START Data under study
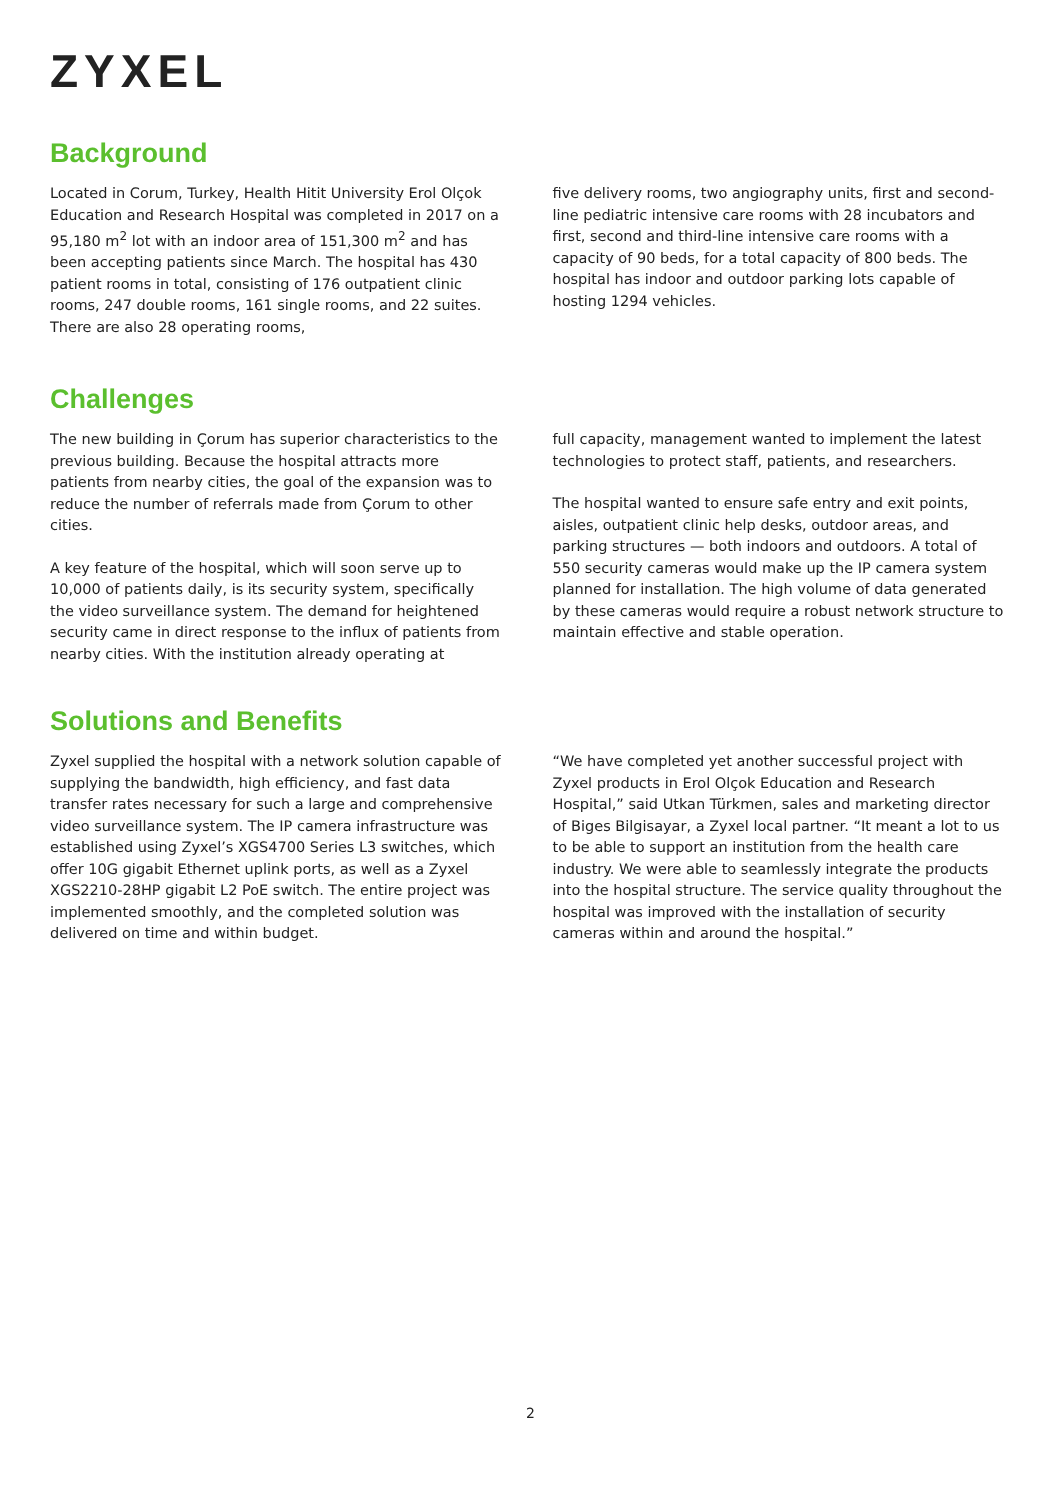ZYXEL
Background
Located in Corum, Turkey, Health Hitit University Erol Olçok Education and Research Hospital was completed in 2017 on a 95,180 m<sup>2</sup> lot with an indoor area of 151,300 m<sup>2</sup> and has been accepting patients since March. The hospital has 430 patient rooms in total, consisting of 176 outpatient clinic rooms, 247 double rooms, 161 single rooms, and 22 suites. There are also 28 operating rooms,
five delivery rooms, two angiography units, first and second-line pediatric intensive care rooms with 28 incubators and first, second and third-line intensive care rooms with a capacity of 90 beds, for a total capacity of 800 beds. The hospital has indoor and outdoor parking lots capable of hosting 1294 vehicles.
Challenges
The new building in Çorum has superior characteristics to the previous building. Because the hospital attracts more patients from nearby cities, the goal of the expansion was to reduce the number of referrals made from Çorum to other cities.
A key feature of the hospital, which will soon serve up to 10,000 of patients daily, is its security system, specifically the video surveillance system. The demand for heightened security came in direct response to the influx of patients from nearby cities. With the institution already operating at
full capacity, management wanted to implement the latest technologies to protect staff, patients, and researchers.
The hospital wanted to ensure safe entry and exit points, aisles, outpatient clinic help desks, outdoor areas, and parking structures — both indoors and outdoors. A total of 550 security cameras would make up the IP camera system planned for installation. The high volume of data generated by these cameras would require a robust network structure to maintain effective and stable operation.
Solutions and Benefits
Zyxel supplied the hospital with a network solution capable of supplying the bandwidth, high efficiency, and fast data transfer rates necessary for such a large and comprehensive video surveillance system. The IP camera infrastructure was established using Zyxel’s XGS4700 Series L3 switches, which offer 10G gigabit Ethernet uplink ports, as well as a Zyxel XGS2210-28HP gigabit L2 PoE switch. The entire project was implemented smoothly, and the completed solution was delivered on time and within budget.
“We have completed yet another successful project with Zyxel products in Erol Olçok Education and Research Hospital,” said Utkan Türkmen, sales and marketing director of Biges Bilgisayar, a Zyxel local partner. “It meant a lot to us to be able to support an institution from the health care industry. We were able to seamlessly integrate the products into the hospital structure. The service quality throughout the hospital was improved with the installation of security cameras within and around the hospital.”
2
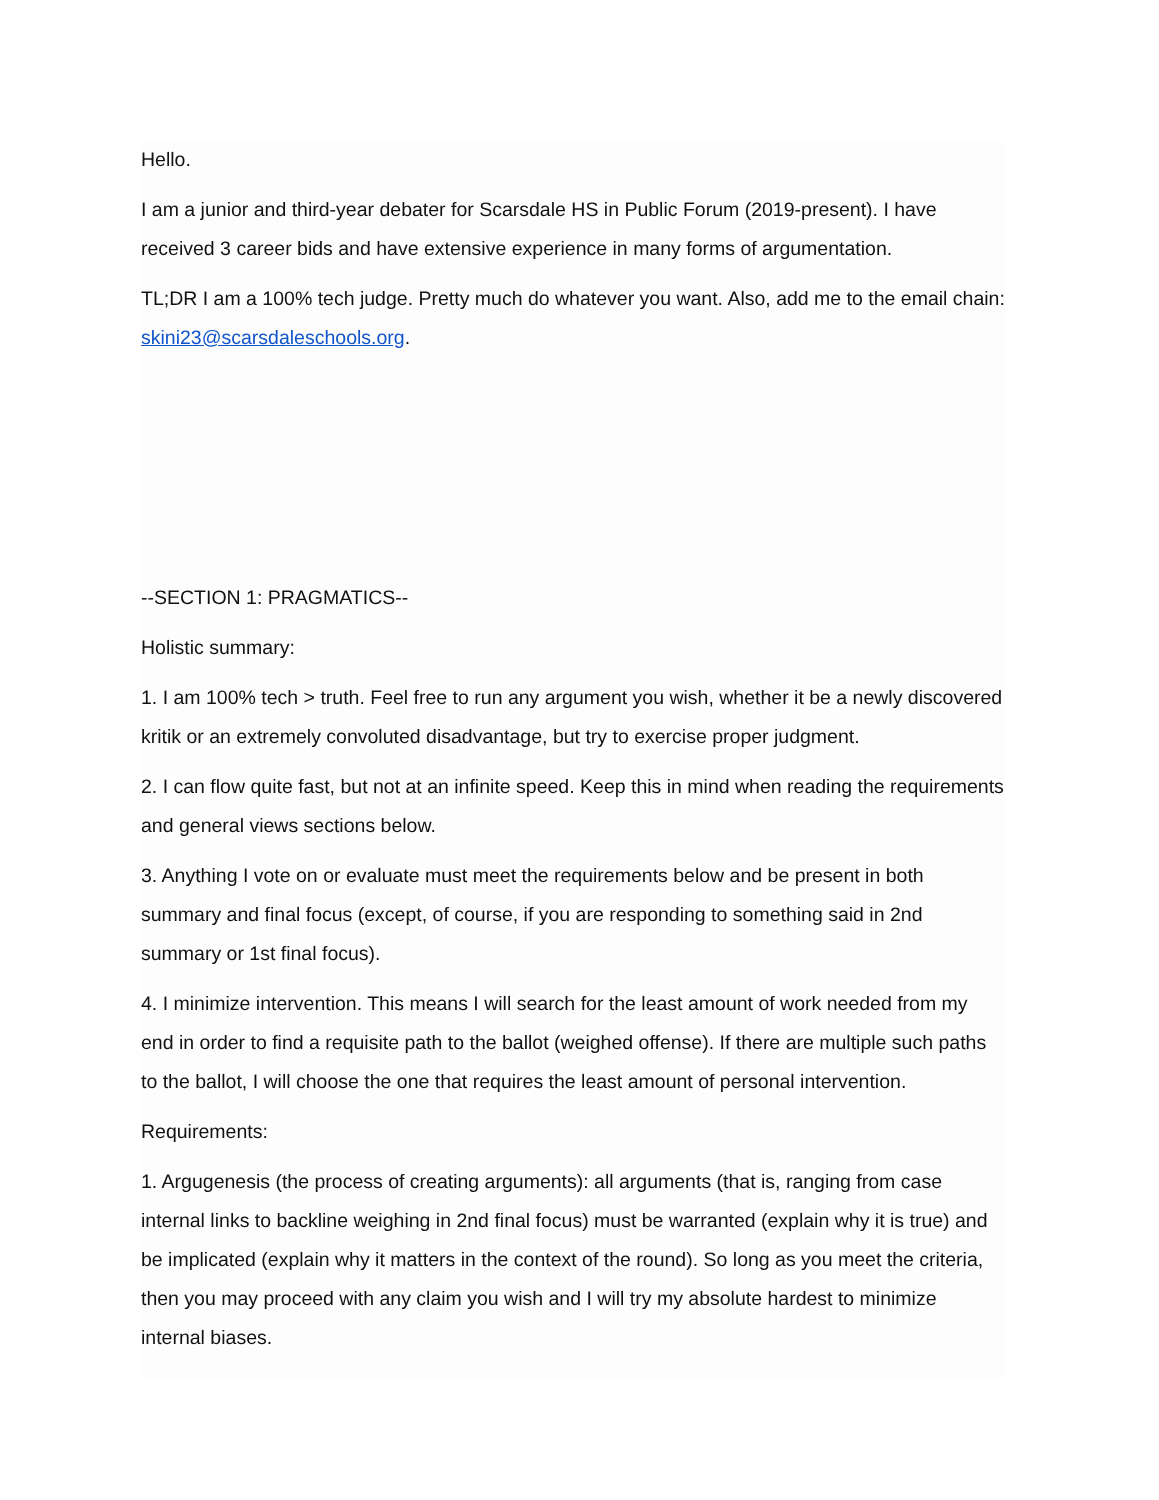Hello.
I am a junior and third-year debater for Scarsdale HS in Public Forum (2019-present). I have received 3 career bids and have extensive experience in many forms of argumentation.
TL;DR I am a 100% tech judge. Pretty much do whatever you want. Also, add me to the email chain: skini23@scarsdaleschools.org.
--SECTION 1: PRAGMATICS--
Holistic summary:
1. I am 100% tech > truth. Feel free to run any argument you wish, whether it be a newly discovered kritik or an extremely convoluted disadvantage, but try to exercise proper judgment.
2. I can flow quite fast, but not at an infinite speed. Keep this in mind when reading the requirements and general views sections below.
3. Anything I vote on or evaluate must meet the requirements below and be present in both summary and final focus (except, of course, if you are responding to something said in 2nd summary or 1st final focus).
4. I minimize intervention. This means I will search for the least amount of work needed from my end in order to find a requisite path to the ballot (weighed offense). If there are multiple such paths to the ballot, I will choose the one that requires the least amount of personal intervention.
Requirements:
1. Argugenesis (the process of creating arguments): all arguments (that is, ranging from case internal links to backline weighing in 2nd final focus) must be warranted (explain why it is true) and be implicated (explain why it matters in the context of the round). So long as you meet the criteria, then you may proceed with any claim you wish and I will try my absolute hardest to minimize internal biases.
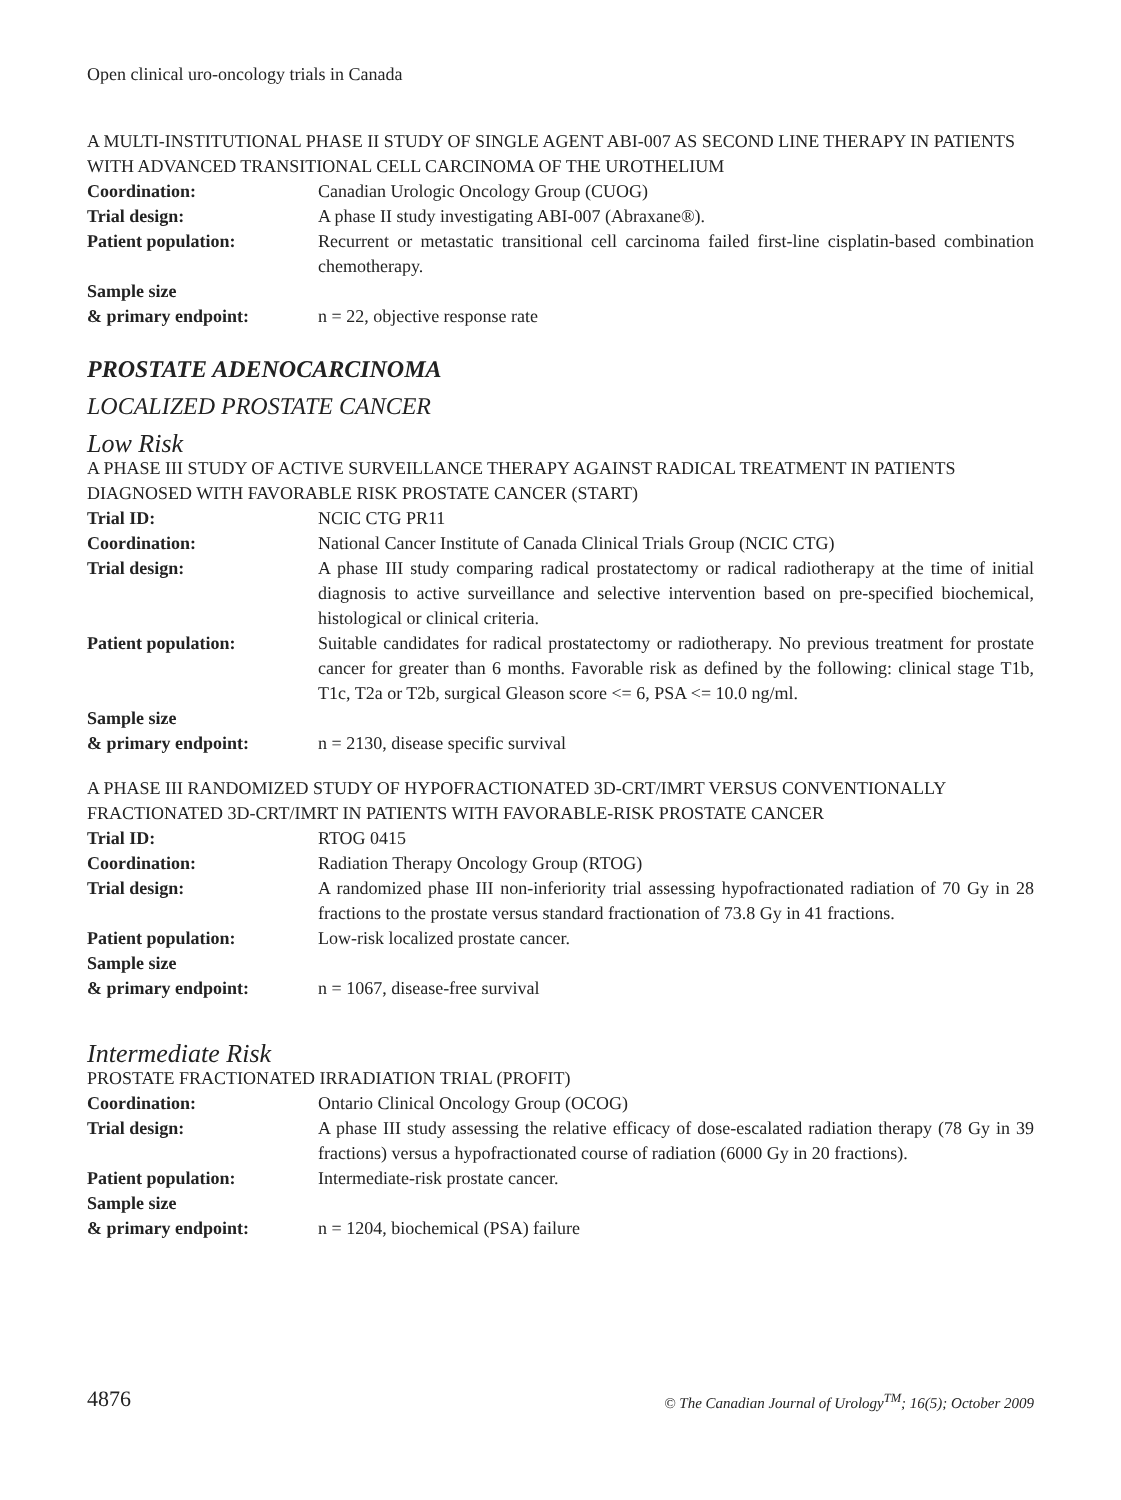Open clinical uro-oncology trials in Canada
A MULTI-INSTITUTIONAL PHASE II STUDY OF SINGLE AGENT ABI-007 AS SECOND LINE THERAPY IN PATIENTS WITH ADVANCED TRANSITIONAL CELL CARCINOMA OF THE UROTHELIUM
| Coordination: | Canadian Urologic Oncology Group (CUOG) |
| Trial design: | A phase II study investigating ABI-007 (Abraxane®). |
| Patient population: | Recurrent or metastatic transitional cell carcinoma failed first-line cisplatin-based combination chemotherapy. |
| Sample size & primary endpoint: | n = 22, objective response rate |
PROSTATE ADENOCARCINOMA
LOCALIZED PROSTATE CANCER
Low Risk
A PHASE III STUDY OF ACTIVE SURVEILLANCE THERAPY AGAINST RADICAL TREATMENT IN PATIENTS DIAGNOSED WITH FAVORABLE RISK PROSTATE CANCER (START)
| Trial ID: | NCIC CTG PR11 |
| Coordination: | National Cancer Institute of Canada Clinical Trials Group (NCIC CTG) |
| Trial design: | A phase III study comparing radical prostatectomy or radical radiotherapy at the time of initial diagnosis to active surveillance and selective intervention based on pre-specified biochemical, histological or clinical criteria. |
| Patient population: | Suitable candidates for radical prostatectomy or radiotherapy. No previous treatment for prostate cancer for greater than 6 months. Favorable risk as defined by the following: clinical stage T1b, T1c, T2a or T2b, surgical Gleason score <= 6, PSA <= 10.0 ng/ml. |
| Sample size & primary endpoint: | n = 2130, disease specific survival |
A PHASE III RANDOMIZED STUDY OF HYPOFRACTIONATED 3D-CRT/IMRT VERSUS CONVENTIONALLY FRACTIONATED 3D-CRT/IMRT IN PATIENTS WITH FAVORABLE-RISK PROSTATE CANCER
| Trial ID: | RTOG 0415 |
| Coordination: | Radiation Therapy Oncology Group (RTOG) |
| Trial design: | A randomized phase III non-inferiority trial assessing hypofractionated radiation of 70 Gy in 28 fractions to the prostate versus standard fractionation of 73.8 Gy in 41 fractions. |
| Patient population: | Low-risk localized prostate cancer. |
| Sample size & primary endpoint: | n = 1067, disease-free survival |
Intermediate Risk
PROSTATE FRACTIONATED IRRADIATION TRIAL (PROFIT)
| Coordination: | Ontario Clinical Oncology Group (OCOG) |
| Trial design: | A phase III study assessing the relative efficacy of dose-escalated radiation therapy (78 Gy in 39 fractions) versus a hypofractionated course of radiation (6000 Gy in 20 fractions). |
| Patient population: | Intermediate-risk prostate cancer. |
| Sample size & primary endpoint: | n = 1204, biochemical (PSA) failure |
4876 © The Canadian Journal of Urology<sup>TM</sup>; 16(5); October 2009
END Data under study
What is required: Exactly as they appear, please return only the lines from the first line of the records through the line containing "The new building", both included, leaving out all pictures.

Worked solution:
ZYXEL
Background
Located in Corum, Turkey, Health Hitit University Erol Olçok Education and Research Hospital was completed in 2017 on a 95,180 m<sup>2</sup> lot with an indoor area of 151,300 m<sup>2</sup> and has been accepting patients since March. The hospital has 430 patient rooms in total, consisting of 176 outpatient clinic rooms, 247 double rooms, 161 single rooms, and 22 suites. There are also 28 operating rooms,
five delivery rooms, two angiography units, first and second-line pediatric intensive care rooms with 28 incubators and first, second and third-line intensive care rooms with a capacity of 90 beds, for a total capacity of 800 beds. The hospital has indoor and outdoor parking lots capable of hosting 1294 vehicles.
Challenges
The new building in Çorum has superior characteristics to the previous building. Because the hospital attracts more patients from nearby cities, the goal of the expansion was to reduce the number of referrals made from Çorum to other cities.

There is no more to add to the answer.